STUDY: Green New Deal Would Have 'No Effect' On Climate Change

The impact would be "barely distinguishable from zero."

Green New Deal proponents, including Rep. Alexandria Ocasio-Cortez (D-NY), have long claimed that the GND, an expansive, costly, and dramatic change in the American economy (and in American infrastructure), would be worth it if it such extreme measures would in the long run lessen our impact on climate.

Now, though, a new study from the American Enterprise Institute questions whether the Green New Deal would have any real impact on climate change at all — leaving it little more than an effort to dismantle industry.

The AEI report breaks down the GND into bite-sized policy proposals, assessing not simply the cost, but the proposed effectiveness of each legislative item to address the core goal of the GND: reducing American carbon emissions to a "net zero" by 2050.

The researchers' ultimate conclusion? "It is not to be taken seriously."

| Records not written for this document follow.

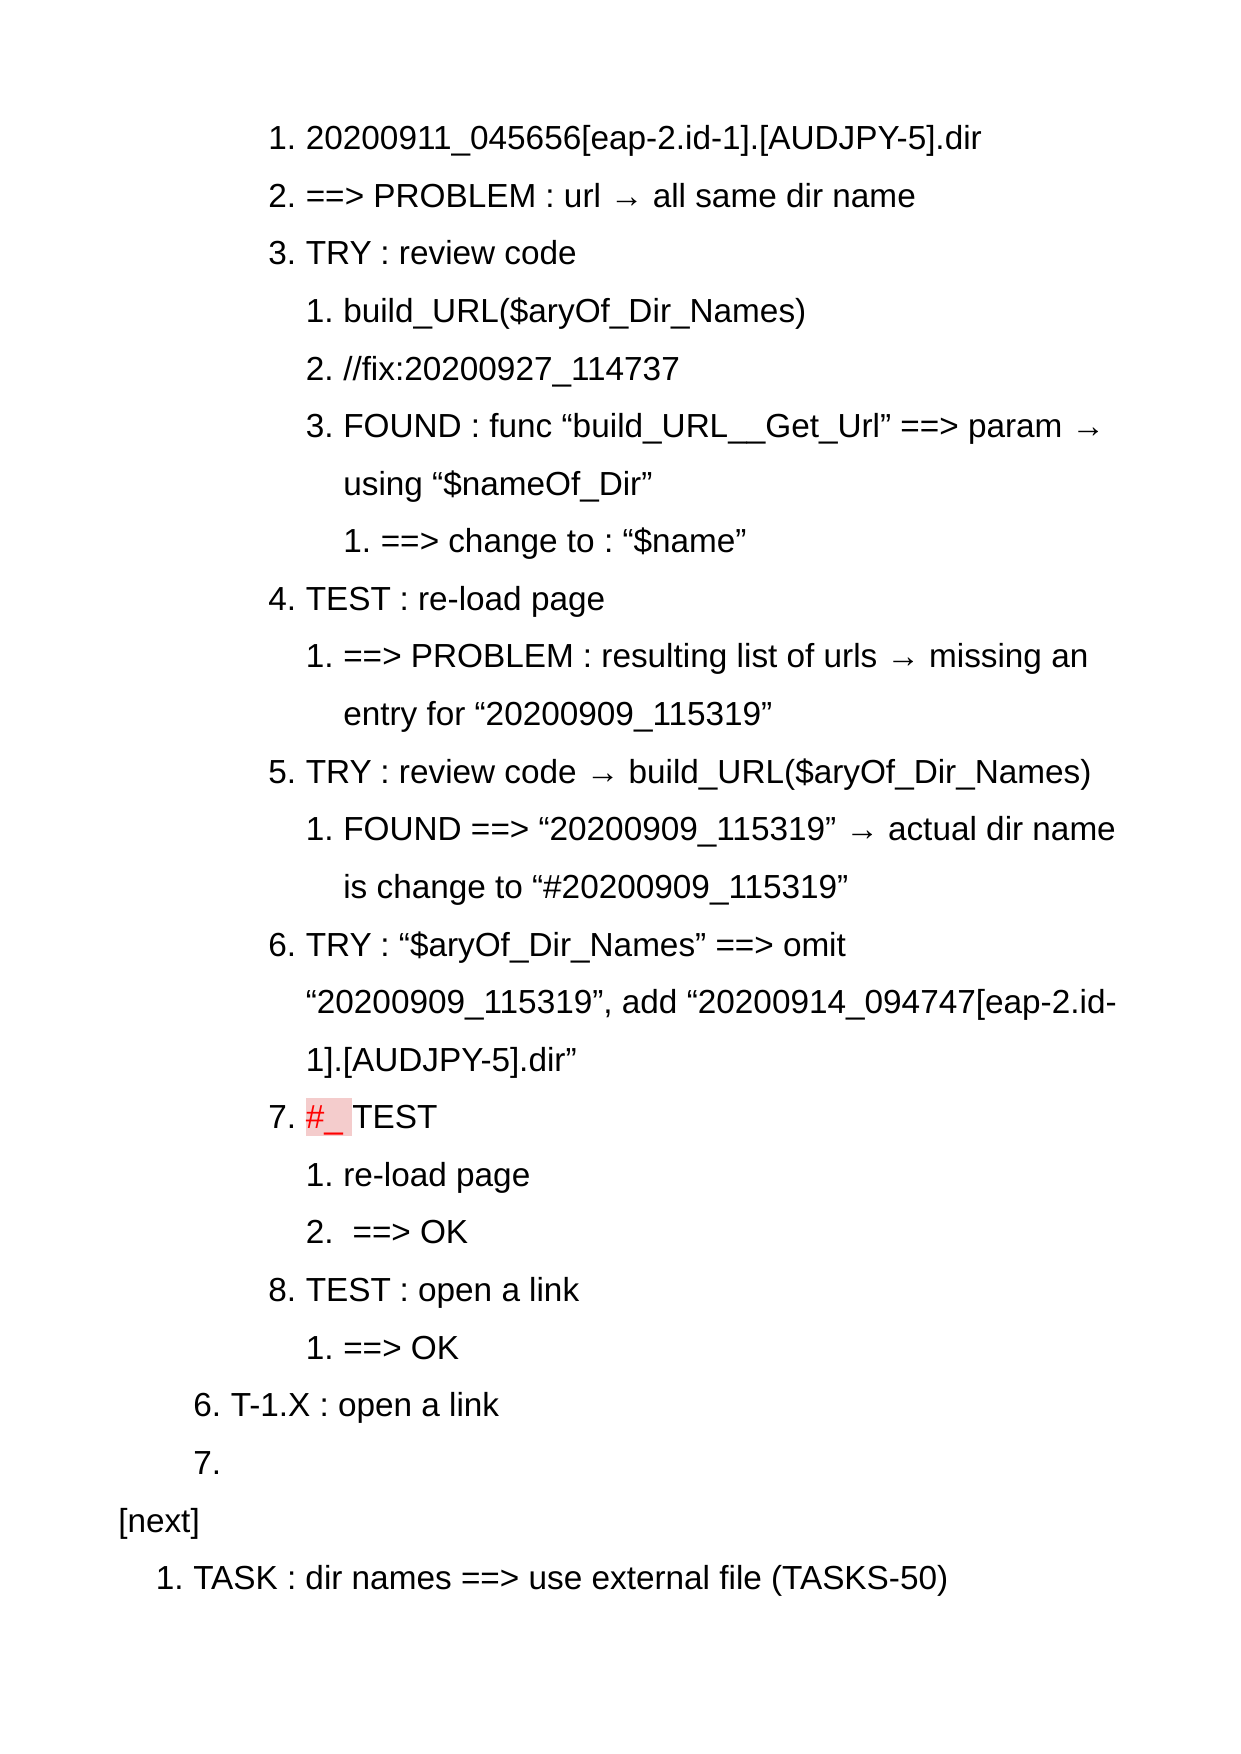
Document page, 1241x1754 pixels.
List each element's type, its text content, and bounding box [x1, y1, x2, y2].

list re-load page [306, 1155, 1122, 1193]
list TASK : dir names ==> use external file (TASKS-50) [156, 1558, 1122, 1597]
text [next] [118, 1501, 1122, 1539]
list 20200911_045656[eap-2.id-1].[AUDJPY-5].dir [268, 118, 1122, 157]
list TRY : “$aryOf_Dir_Names” ==> omit “20200909_115319”, add “20200914_094747[eap-2.id-1].[AUDJPY-5].dir” [268, 924, 1122, 1078]
list build_URL($aryOf_Dir_Names) [306, 291, 1122, 329]
list TRY : review code → build_URL($aryOf_Dir_Names) [268, 752, 1122, 790]
list TEST : open a link [268, 1270, 1122, 1309]
list ==> PROBLEM : url → all same dir name [268, 176, 1122, 214]
list ==> PROBLEM : resulting list of urls → missing an entry for “20200909_115319” [306, 637, 1122, 733]
list ==> OK [306, 1213, 1122, 1251]
list FOUND : func “build_URL__Get_Url” ==> param → using “$nameOf_Dir” [306, 406, 1122, 502]
list //fix:20200927_114737 [306, 348, 1122, 387]
list TRY : review code [268, 233, 1122, 272]
list FOUND ==> “20200909_115319” → actual dir name is change to “#20200909_115319” [306, 809, 1122, 905]
list ==> OK [306, 1328, 1122, 1366]
list ==> change to : “$name” [343, 521, 1122, 560]
list #_ TEST [268, 1097, 1122, 1136]
list TEST : re-load page [268, 579, 1122, 617]
list T-1.X : open a link [193, 1385, 1122, 1424]
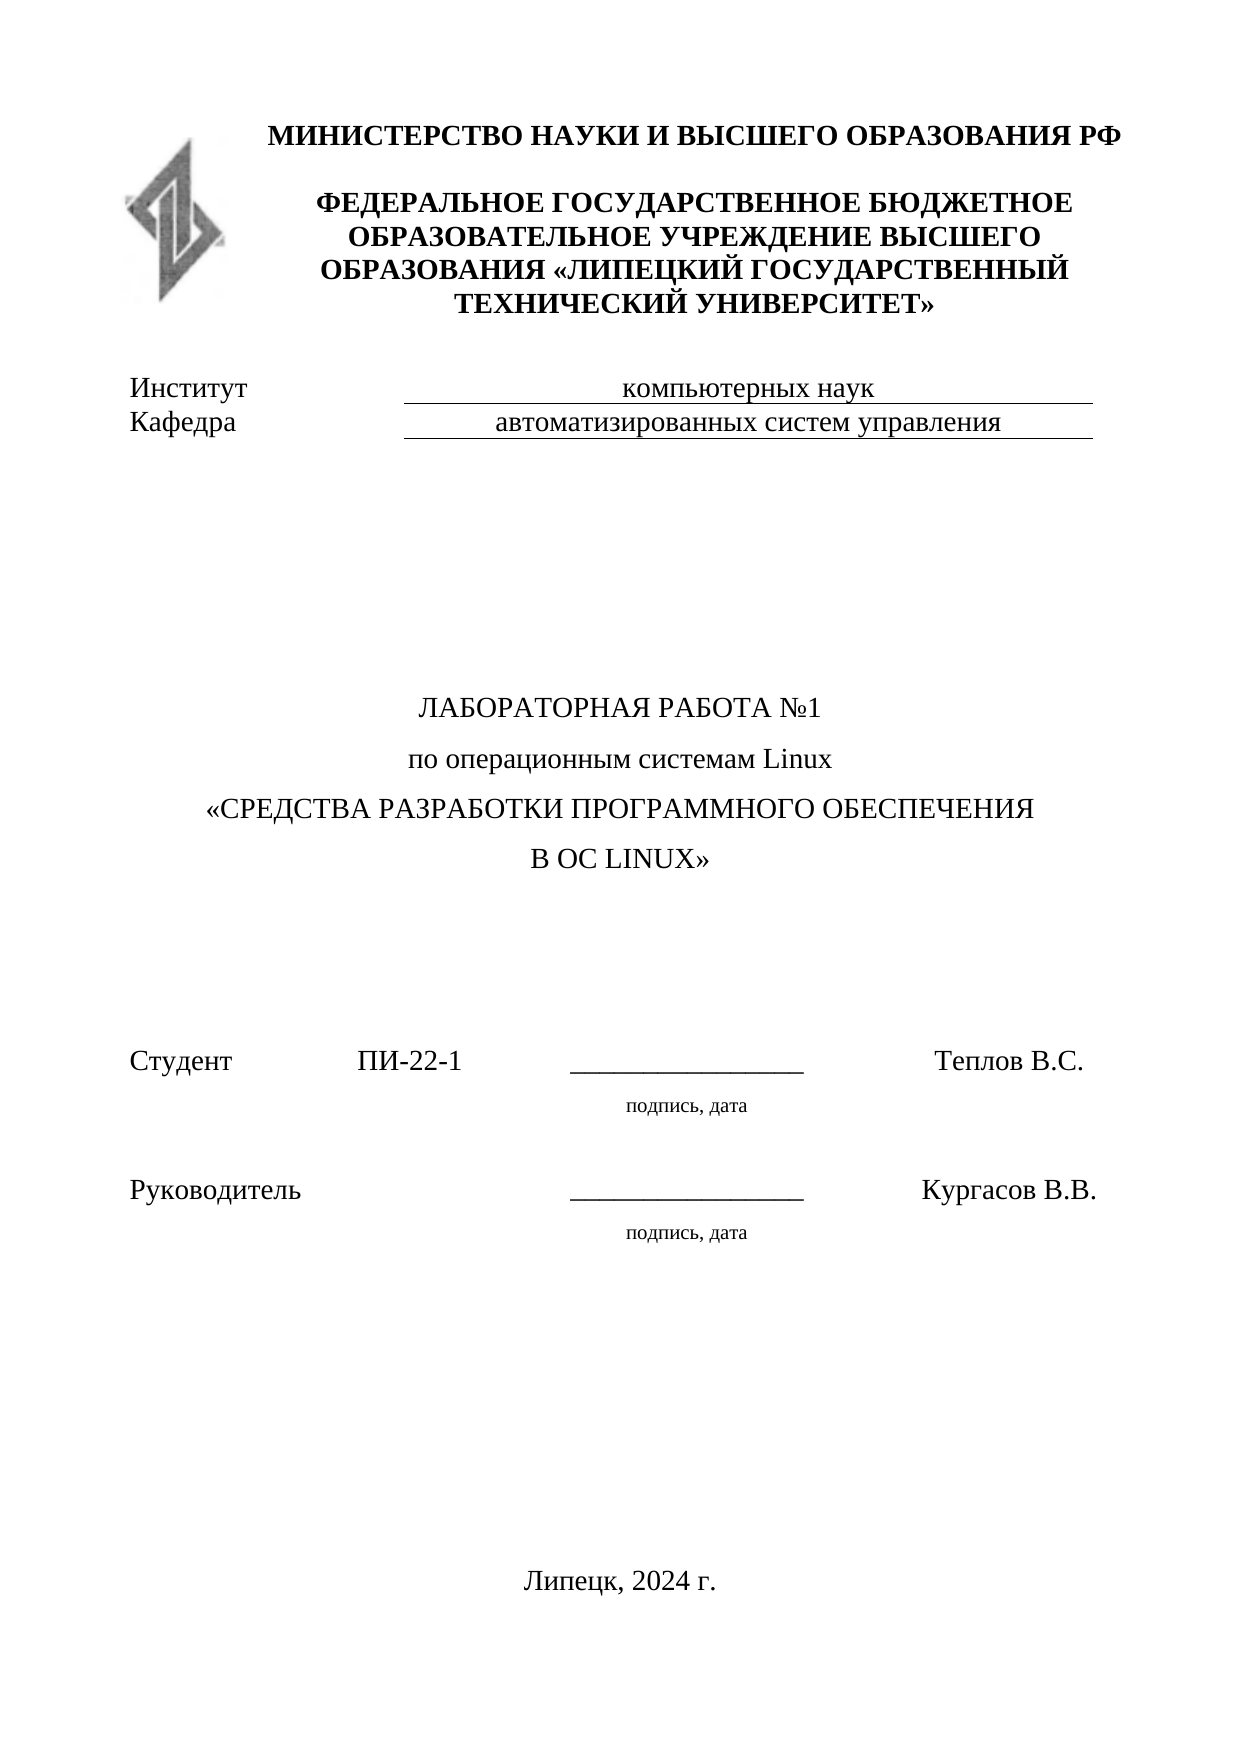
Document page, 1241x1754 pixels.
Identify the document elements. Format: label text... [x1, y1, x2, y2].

The "net zero" emissions proposal is particularly nonsensical, AEI warns, given that such an effort would require an estimated $490 billion per year investment in "green energy" and a sharp decrease in land available for agriculture. It also fails to address a very specific problem when it comes to U.S.-specific plans for climate change abatement: it fails to consider that the U.S. is only one of several heavy carbon-emitting nations, and that the vast majority of industrial pollution comes from the developing world and from countries like China and India.